The essay lost me when it said that the term "Mary-Sue" is sexist. I've heard it used plenty of times for male characters; the claim that it's overwhelmingly or exclusively used for female characters is a strawman
Statistical evidence suggests that it is, in fact, sexist.
That it is also sometimes applied to male characters does not mean it can't be
disproportionately applied to female characters.
Remember, Luke is a beloved hero, while Rey is frequently derided as a Mary Sue...when she was written
specifically to imitate Luke. The writing is certainly more clumsy in Disney's trilogy, but the core character is fundamentally the same. Presenting literally 100% identical characters, where one is male and the other female, does in fact disproportionately generate negative responses for the female version.
It is, unfortunately, very very common that something can be sexist even when it isn't EXCLUSIVELY anti-women. This is improving with time--in part because writers are finally
actually writing female characters, so we get a greater diversity of them AND writers now have more experience writing them!--but it's slow going.

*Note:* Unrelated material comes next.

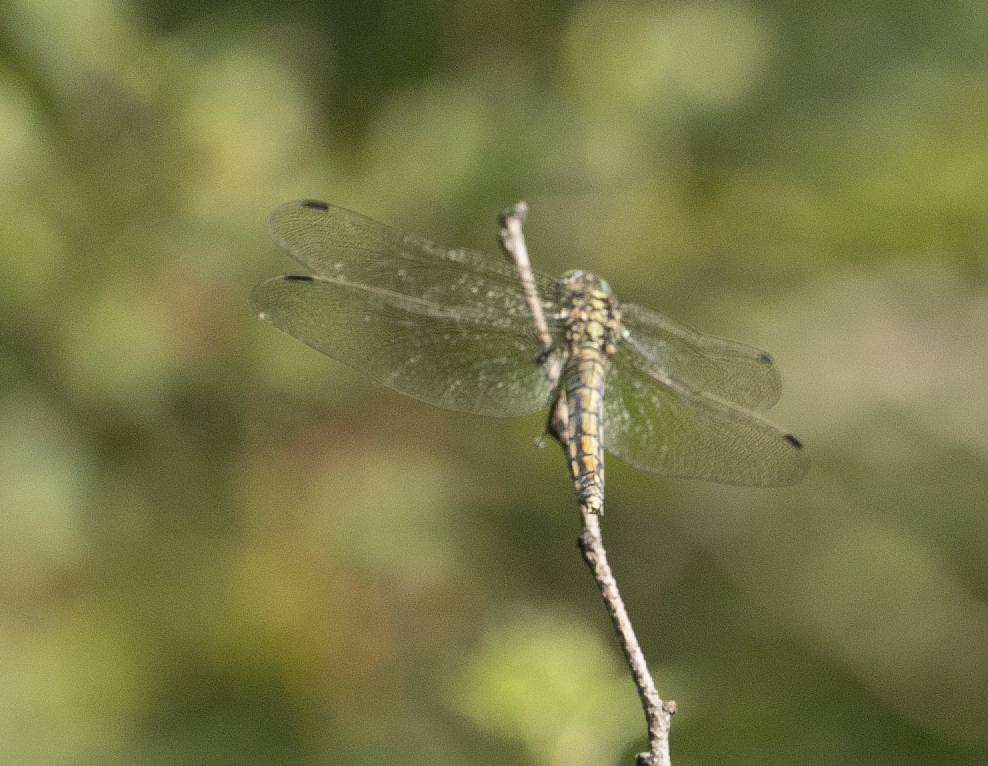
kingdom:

Besides, one of the greatest problems with "Mary Sue" as a concept is that it has always been far too vague and almost totally useless in terms of writing advice. Every time people try to nail down a clear definition of what "Mary Sue" means, it just produces a new generation of "See, it's
totally not a Mary Sue, I didn't do
any of the things you said were wrong!" Attempts to subvert the basic Sue gave us the Villain Sue (can't be a Mary Sue, they're the
bad guy!), the Canon Sue (can't be a Mary Sue, it's a pre-existing character!), the Jerk Sue (can't be a Mary Sue, they're a butthole, no one likes them!), or the Sympathetic Sue (can't be a Mary Sue, the
universe hates them!) Now that those things have become common-knowledge, we're getting third- or even fourth-generation Sues that try to avoid those flagged symptoms without addressing the underlying
disease.
And that underlying disease is very, very neatly packaged up in the candy-vs-spinach thing. Candy glorifies. Spinach humbles. It is possible to have high-candy characters that are still likeable, even lovable (as noted, Sherlock Holmes and James Bond, particularly the latter; he's cooler than cool, the sexiest super-spy, wealthy and fabulous and highly intelligent and funny and badass and...etc., etc.) Doing so is a risk, however.
Reliably good characters eat their spinach, and only get their candy after the narrative has given the spinach some time to digest.